[Start of section]
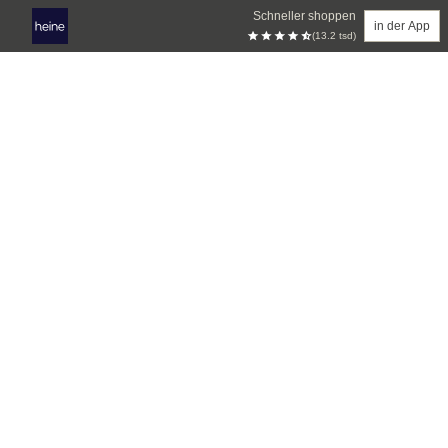
Schneller shoppen
in der App
(13.2 tsd)
Zum Hauptinhalt springen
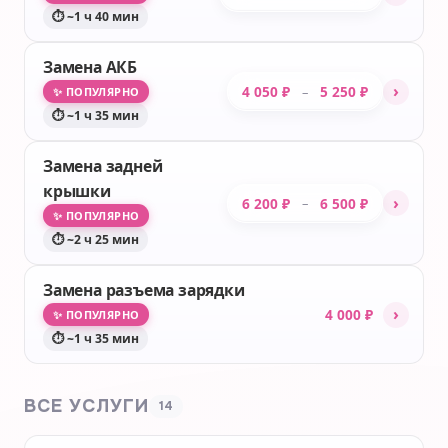
⏱ ~1 ч 40 мин
Замена АКБ
›
4 050 ₽
5 250 ₽
–
✨ ПОПУЛЯРНО
⏱ ~1 ч 35 мин
Замена задней
крышки
›
6 200 ₽
6 500 ₽
–
✨ ПОПУЛЯРНО
⏱ ~2 ч 25 мин
Замена разъема зарядки
›
4 000 ₽
✨ ПОПУЛЯРНО
⏱ ~1 ч 35 мин
ВСЕ УСЛУГИ
14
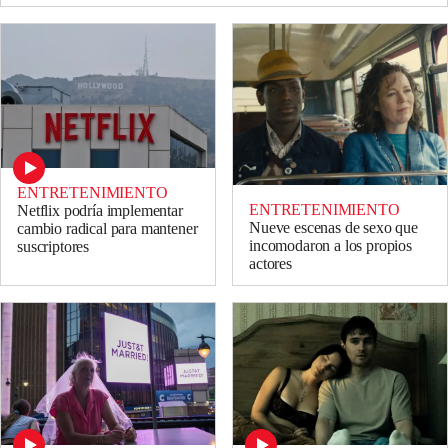
ENTRETENIMIENTO
ENTRETENIMIENTO
Netflix podría implementar
Nueve escenas de sexo que
cambio radical para mantener
incomodaron a los propios
suscriptores
actores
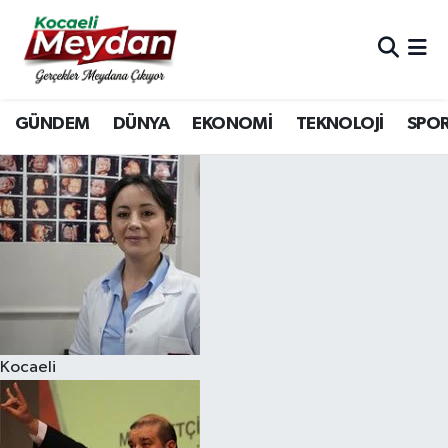
Nöbetçi Eczaneler
GÜNDEM
DÜNYA
EKONOMİ
TEKNOLOJİ
SPO
Hava Durumu
Trafik Durumu
Süper Lig Puan Durumu ve Fikstür
Tüm Manşetler
Son Dakika Haberleri
Kocaeli
Haber Arşivi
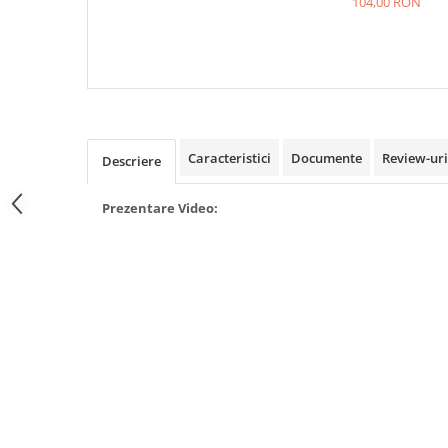
104,00 RON
Camere
OMOLOGATA, CIV INCLUS
Cauciucuri
Controllere
Incarcatoare
Biciclete Electrice
⬇ TIPURI
Caracteristici
Documente
Review-ur
Descriere
Barbati
Dama
Prezentare Video:
Ieftine
Pliabila
Tip Scuter
⬇ MARCI
Kuba
Ztech
PIESE DE SCHIMB
Acceleratii
Acumulatori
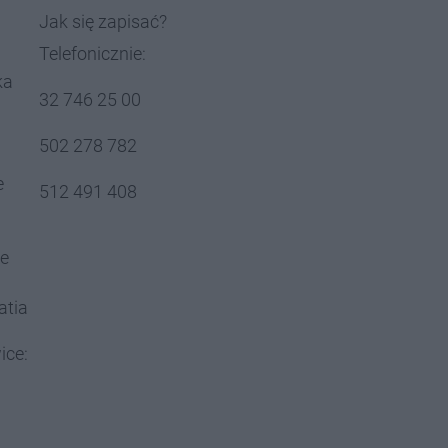
Jak się zapisać?
Telefonicznie:
ka
32 746 25 00
502 278 782
e
512 491 408
e
atia
ice:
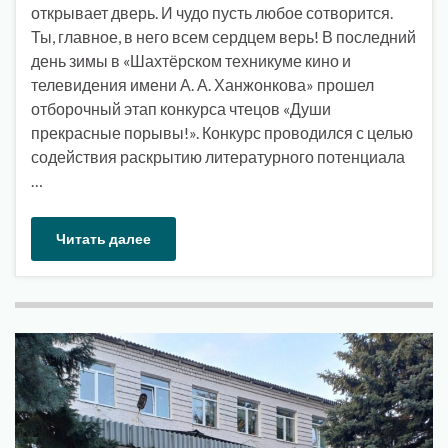
открывает дверь. И чудо пусть любое сотворится.
Ты, главное, в него всем сердцем верь! В последний
день зимы в «Шахтёрском техникуме кино и
телевидения имени А. А. Ханжонкова» прошел
отборочный этап конкурса чтецов «Души
прекрасные порывы!». Конкурс проводился с целью
содействия раскрытию литературного потенциала
…
Читать далее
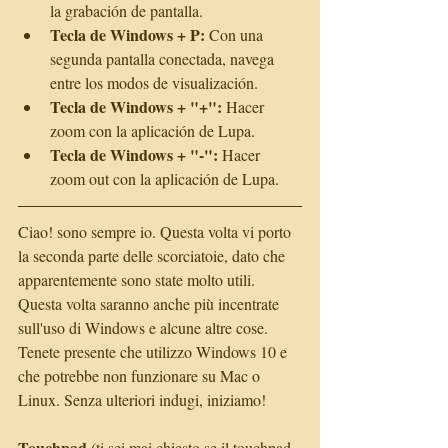
la grabación de pantalla.  
Tecla de Windows + P: 
Con una 
segunda pantalla conectada, navega 
entre los modos de visualización.  
Tecla de Windows + "+":
 Hacer 
zoom con la aplicación de Lupa.  
Tecla de Windows + "-":
 Hacer 
zoom out con la aplicación de Lupa. 
Ciao! sono sempre io. Questa volta vi porto 
la seconda parte delle scorciatoie, dato che 
apparentemente sono state molto utili. 
Questa volta saranno anche più incentrate 
sull'uso di Windows e alcune altre cose. 
Tenete presente che utilizzo Windows 10 e 
che potrebbe non funzionare su Mac o 
Linux. Senza ulteriori indugi, iniziamo! 
Touchpad 
(ti sei mai chiesto se il touchpad 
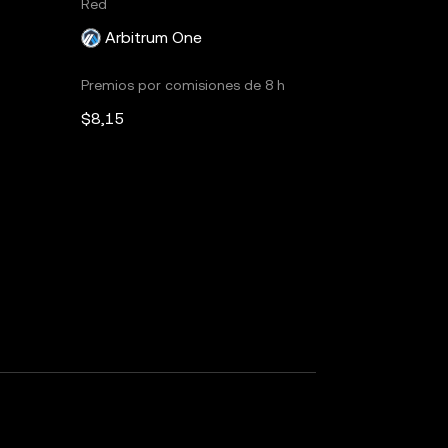
Red
Arbitrum One
Premios por comisiones de 8 h
$8,15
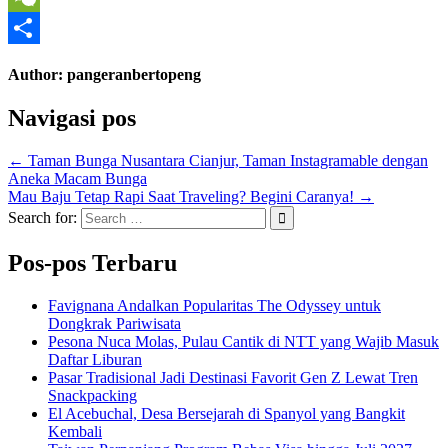
WeChat
Share
Author:
pangeranbertopeng
Navigasi pos
← Taman Bunga Nusantara Cianjur, Taman Instagramable dengan
Aneka Macam Bunga
Mau Baju Tetap Rapi Saat Traveling? Begini Caranya! →
Search for:
Pos-pos Terbaru
Favignana Andalkan Popularitas The Odyssey untuk
Dongkrak Pariwisata
Pesona Nuca Molas, Pulau Cantik di NTT yang Wajib Masuk
Daftar Liburan
Pasar Tradisional Jadi Destinasi Favorit Gen Z Lewat Tren
Snackpacking
El Acebuchal, Desa Bersejarah di Spanyol yang Bangkit
Kembali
[End of section]
== Problem ==
Reproduce the text of every record above verbatim, line for line, omitting the picture markers.

== Written solution ==
Schneller shoppen
in der App
(13.2 tsd)
Zum Hauptinhalt springen
⏱ ~1 ч 40 мин
Замена АКБ
›
4 050 ₽
5 250 ₽
–
✨ ПОПУЛЯРНО
⏱ ~1 ч 35 мин
Замена задней
крышки
›
6 200 ₽
6 500 ₽
–
✨ ПОПУЛЯРНО
⏱ ~2 ч 25 мин
Замена разъема зарядки
›
4 000 ₽
✨ ПОПУЛЯРНО
⏱ ~1 ч 35 мин
ВСЕ УСЛУГИ
14
ENTRETENIMIENTO
ENTRETENIMIENTO
Netflix podría implementar
Nueve escenas de sexo que
cambio radical para mantener
incomodaron a los propios
suscriptores
actores
Nöbetçi Eczaneler
GÜNDEM
DÜNYA
EKONOMİ
TEKNOLOJİ
SPO
Hava Durumu
Trafik Durumu
Süper Lig Puan Durumu ve Fikstür
Tüm Manşetler
Son Dakika Haberleri
Kocaeli
Haber Arşivi
104,00 RON
Camere
OMOLOGATA, CIV INCLUS
Cauciucuri
Controllere
Incarcatoare
Biciclete Electrice
⬇ TIPURI
Caracteristici
Documente
Review-ur
Descriere
Barbati
Dama
Prezentare Video:
Ieftine
Pliabila
Tip Scuter
⬇ MARCI
Kuba
Ztech
PIESE DE SCHIMB
Acceleratii
Acumulatori
Jak się zapisać?
Telefonicznie:
ka
32 746 25 00
502 278 782
e
512 491 408
e
atia
ice:
открывает дверь. И чудо пусть любое сотворится.
Ты, главное, в него всем сердцем верь! В последний
день зимы в «Шахтёрском техникуме кино и
телевидения имени А. А. Ханжонкова» прошел
отборочный этап конкурса чтецов «Души
прекрасные порывы!». Конкурс проводился с целью
содействия раскрытию литературного потенциала
…
Читать далее
la grabación de pantalla.  
Tecla de Windows + P: 
Con una 
segunda pantalla conectada, navega 
entre los modos de visualización.  
Tecla de Windows + "+":
 Hacer 
zoom con la aplicación de Lupa.  
Tecla de Windows + "-":
 Hacer 
zoom out con la aplicación de Lupa. 
Ciao! sono sempre io. Questa volta vi porto 
la seconda parte delle scorciatoie, dato che 
apparentemente sono state molto utili. 
Questa volta saranno anche più incentrate 
sull'uso di Windows e alcune altre cose. 
Tenete presente che utilizzo Windows 10 e 
che potrebbe non funzionare su Mac o 
Linux. Senza ulteriori indugi, iniziamo! 
Touchpad 
(ti sei mai chiesto se il touchpad 
Red
Arbitrum One
Premios por comisiones de 8 h
$8,15
WeChat
Share
Author:
pangeranbertopeng
Navigasi pos
← Taman Bunga Nusantara Cianjur, Taman Instagramable dengan
Aneka Macam Bunga
Mau Baju Tetap Rapi Saat Traveling? Begini Caranya! →
Search for:
Pos-pos Terbaru
Favignana Andalkan Popularitas The Odyssey untuk
Dongkrak Pariwisata
Pesona Nuca Molas, Pulau Cantik di NTT yang Wajib Masuk
Daftar Liburan
Pasar Tradisional Jadi Destinasi Favorit Gen Z Lewat Tren
Snackpacking
El Acebuchal, Desa Bersejarah di Spanyol yang Bangkit
Kembali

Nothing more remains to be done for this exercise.